According to a media release from SUNY Oneonta: “This award is given annually in memory of Arnold S. Harris, an alumnus of the Political Science Department (1969) who manifested both an exemplary, unselfish commitment to public service and uncommon loyalty to his alma mater. The award is bestowed annually on a political science major who has not only attained an outstanding academic record but who also shows uncommon promise for a public service career.”
Oliver graduated from Oneonta High School in 2016 and would have been in the class of 2020 at SUNY, but he graduated a semester early, walking the stage in December. It was a month after his unopposed election to Otsego County’s Board of Representatives and a month before his swearing in. Before he ran for office, Oliver had already worked on other political campaigns in the region and joined the county and college Young Democrats groups, taking leadership positions in both.

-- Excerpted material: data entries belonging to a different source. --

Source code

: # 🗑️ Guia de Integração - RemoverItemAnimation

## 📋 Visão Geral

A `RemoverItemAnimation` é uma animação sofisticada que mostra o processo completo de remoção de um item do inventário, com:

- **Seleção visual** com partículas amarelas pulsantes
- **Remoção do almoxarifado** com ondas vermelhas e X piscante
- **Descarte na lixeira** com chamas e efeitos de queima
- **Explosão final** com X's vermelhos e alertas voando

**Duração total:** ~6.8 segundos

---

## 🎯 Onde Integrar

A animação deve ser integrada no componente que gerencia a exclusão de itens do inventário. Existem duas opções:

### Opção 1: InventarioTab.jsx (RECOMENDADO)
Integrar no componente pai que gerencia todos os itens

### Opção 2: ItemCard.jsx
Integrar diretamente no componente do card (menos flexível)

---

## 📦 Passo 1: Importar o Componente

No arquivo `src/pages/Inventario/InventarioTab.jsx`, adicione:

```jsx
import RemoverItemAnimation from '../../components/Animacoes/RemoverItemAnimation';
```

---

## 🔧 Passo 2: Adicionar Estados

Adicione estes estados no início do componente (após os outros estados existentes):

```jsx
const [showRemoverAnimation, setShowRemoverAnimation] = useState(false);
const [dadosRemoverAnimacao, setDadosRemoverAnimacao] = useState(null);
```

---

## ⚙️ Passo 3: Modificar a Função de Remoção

Because county legislator is considered a part-time position, Oliver also works at Annutto’s Farm Stand in Oneonta. He said he is also beginning the process of exploring online programs for a master’s degree in public administration.
Oliver represents the county’s District 11, which is the First and Second Wards of Oneonta, the area where he grew up.
He and fellow Oneonta Democrat Jill Basile, along with Republican Rick Brockway of Laurens, are experiencing a first term no one could have predicted. The coronavirus pandemic and the state’s “On Pause” effort to stop the spread of the virus have combined to starve Otsego County of revenue, including sales and bed tax money, as well as state aid.
“We were expecting it to be difficult. But it was the process we expected to be difficult,” Oliver said. “We knew it would be a lot to learn. But now, everything that has happened has made it a lot more difficult than we could have ever expected.”
The county board has taken a variety of steps to cut a projected $12 million revenue gap, including laying off 59 full and part time employees at an emergency meeting Wednesday, May 20.
The layoffs passed, 12-4. Oliver was one of four Democrats voting against them. He said that day he had not been convinced the list was the best method for doing layoffs and didn’t think all other possible spending cuts had been exhausted.
The news has continued to be bleak for the county, and the cutting continues.
Oliver said listening to his constituents has been part of what has helped him through the first-term learning curve, pandemic version. The warmer weather and some outdoor time has helped him, too, he said.
And although the stressful times and high-pressure work will continue through his first term, Oliver said his college career now has an exclamation point, and that will give him another boost as he goes about the county’s crisis-management work.
“I am still very grateful to have been elected,” he said, “and very happy to represent my district.”